Moreover, He did no sin, no guile was ever in His mouth. There was
nothing in Him or His life to justify the smallest slur being cast upon
Him. Yet no one suffered as He, and no one ever took the suffering with
such meekness and perfection. He fulfilled the word of Isaiah 53, "He
was oppressed and He was afflicted, yet He opened not His mouth; He is
brought as a lamb to the slaughter, and as a sheep before her shearers
is dumb, so He openeth not His mouth." In all this He was an example
for us, for we are called to His path, and to follow His steps. The
consideration of Christ in all the glory of His perfection cannot fail
to have its effect on us, conforming our thoughts and ways to His. If
called upon to suffer we, too, shall commit ourselves to Him that
judges righteously, instead of attempting to avenge ourselves.
Yet even so, we are not as He was, for we have sins and He had none.
We needed, therefore, the atoning sacrifice of which verse 24 speaks.
He who did no sin "bare our sins in His own body on the tree." This is
something altogether beyond us. We cannot follow in His steps here.
Every part of this wonderful verse deserves our most careful attention.
His own self became the Sin-bearer, and no other. He
bare our sins. Isaiah
53 had said He should bear our griefs and carry our sorrows, but it
also predicted that He should be "wounded for our transgressions" and
"bruised for our iniquities," and be striker for "the transgression of
My people," and His soul be made "an offering for sin." These sins were
ours, for the verse definitely speaks of the work of Christ,
not in its Godward aspect as propitiating Him, but in its believer-ward
aspect as bearing his sins-
his sins, and not the sins of everybody.
Moreover, He bore our sins
in His own body. He was
definitely our Substitute.
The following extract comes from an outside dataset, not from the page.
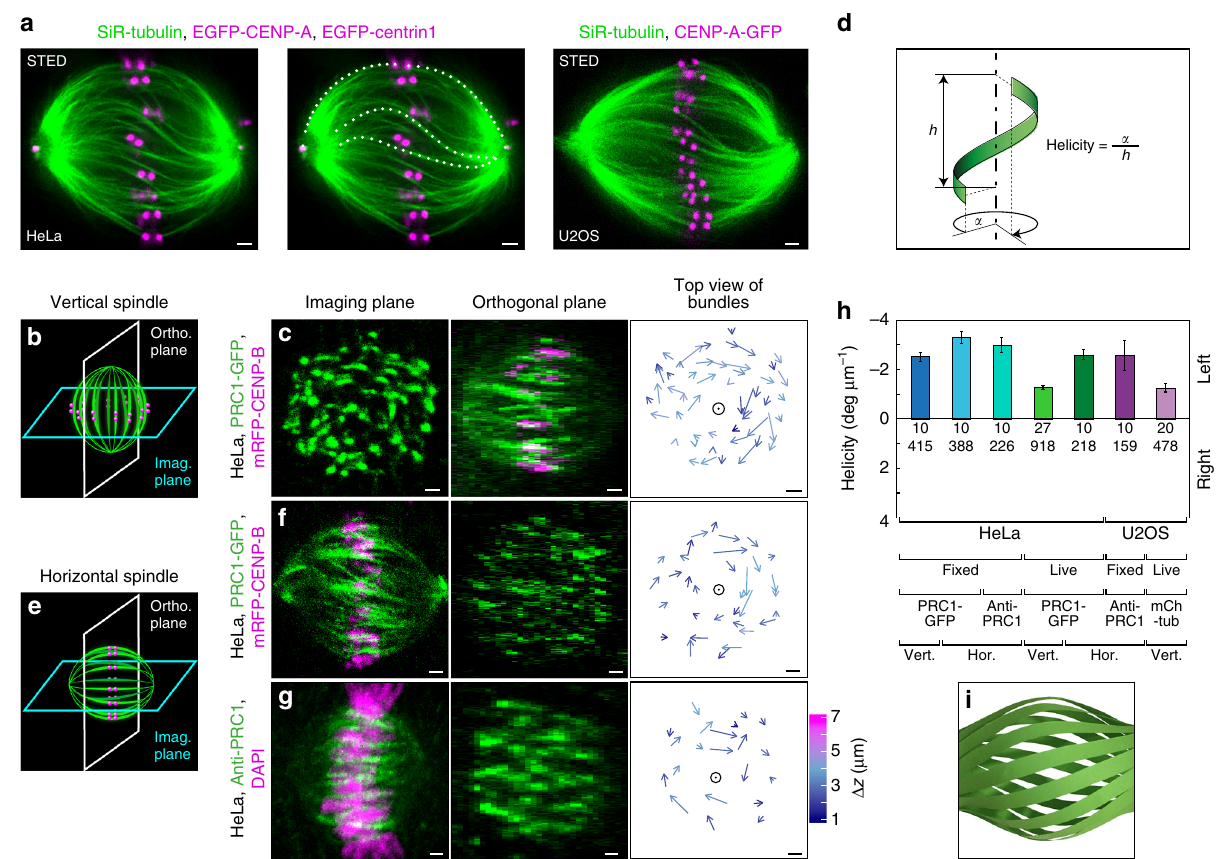
Fig. 1 Mitotic spindle is chiral. a STED image (single z -plane) of metaphase spindle in a live HeLa cell expressing EGFP-CENP-A and EGFP-centrin1 (both shown in magenta) (left and middle; middle panel shows traces of microtubule bundles superimposed on the image), and in a live U2OS cell expressing CENP-A-GFP (magenta) (right). Microtubules are labeled with SiR-tubulin (green). b Imaging scheme of a vertically oriented spindle. c Imaging plane of a vertical spindle in a fi xed HeLa cell expressing PRC1-GFP and mRFP-CENP-B (only PRC1-GFP is shown) (left); orthogonal plane of the same spindle (middle); arrows connecting starting and ending points of PRC1-GFP bundles traced upwards (right). Longer arrows roughly correspond to larger twist around the spindle axis (circle), colors show z -distance between starting and ending points, see color bar in g . d Schematic representation of the microtubule bundle helicity measurement. e Imaging scheme of a horizontally oriented spindle. f Horizontal spindle in a fi xed HeLa cell expressing PRC1- GFP and mRFP-CENP-B, legend as in c . g Horizontal spindle in a fi xed unlabeled HeLa cell immunostained for PRC1, with DNA stained by DAPI, legend as in c . Images in c left, and f , g middle are single planes; images in c middle, and f , g left are maximum intensity projections of fi ve central planes. h Spindle helicity averaged over bundles for different conditions (vertical and horizontal spindles, fi xed and live cells) and cell lines as indicated. Cell lines used were: HeLa cells expressing PRC1-GFP (1st, 2nd, 4th, and 5th bars), unlabeled HeLa cells immunostained for PRC1 (3rd bar), unlabeled U2OS cells immunostained for PRC1 (6th bar), U2OS cells expressing CENP-A-GFP, mCherry- α -tubulin, and photoactivatable (PA)-GFP-tubulin (7th bar). Data are representative of 4 independent experiments for unlabeled HeLa and U2OS cells immunostained for PRC1 and 3 independent experiments for all other conditions. Numbers represent the number of cells (top) and bundles (bottom). Data for individual cells are shown in Supplementary Fig. 1e. i Paper model of the spindle showing left-handed helicity of microtubule bundles and chirality of the whole spindle. Scale bars, 1 μ m; error bars,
We had sinned in our bodies, and having
become a true Man, apart from sin, He bore our sins in His holy body as
a sacrifice for sin. This He accomplished
on the tree, for it
was exclusively in His death that atonement was effected. He did not
bear our sins during His life, but in His death, and we are healed by
His stripes as Isaiah 53 had also declared.
But then He bore our sins and delivered us from the stripes that our
sins deserted, not in order that we should go on in our sins, but
rather that we should henceforward be dead to the old life of worldly
corruption and the sins which it entailed, and now live unto practical
righteousness. Our sins have been atoned for and dismissed as to their
judicial sentence, in order that we should be delivered from the
practice of them and from their power.
This verse may be helpfully compared with the truth set forth in Romans 6. There
sin is in question-sin as a tyrant and a master-here
sins. There
we are to reckon ourselves dead to sin and alive to God. Here we are to
be dead to sins and live unto righteousness. In both cases the cross of
Christ is that from which all flows, but Romans 6 is the believer
taking up the reckoning of faith in his experience. Here it is the
practical result which follows. The consistent believer becomes as a
dead man to all the sins that formerly pleased him, and he lives now
for the will of God which is practical righteousness. And this because
of the fact that the One who died for him as the Lamb of sacrifice now
lives as the Shepherd and Bishop of his soul. We were indeed "as sheep
going astray"-a last reference to Isaiah 53-but now we have a living
Shepherd to lead us in the paths of righteousness for His Name's sake.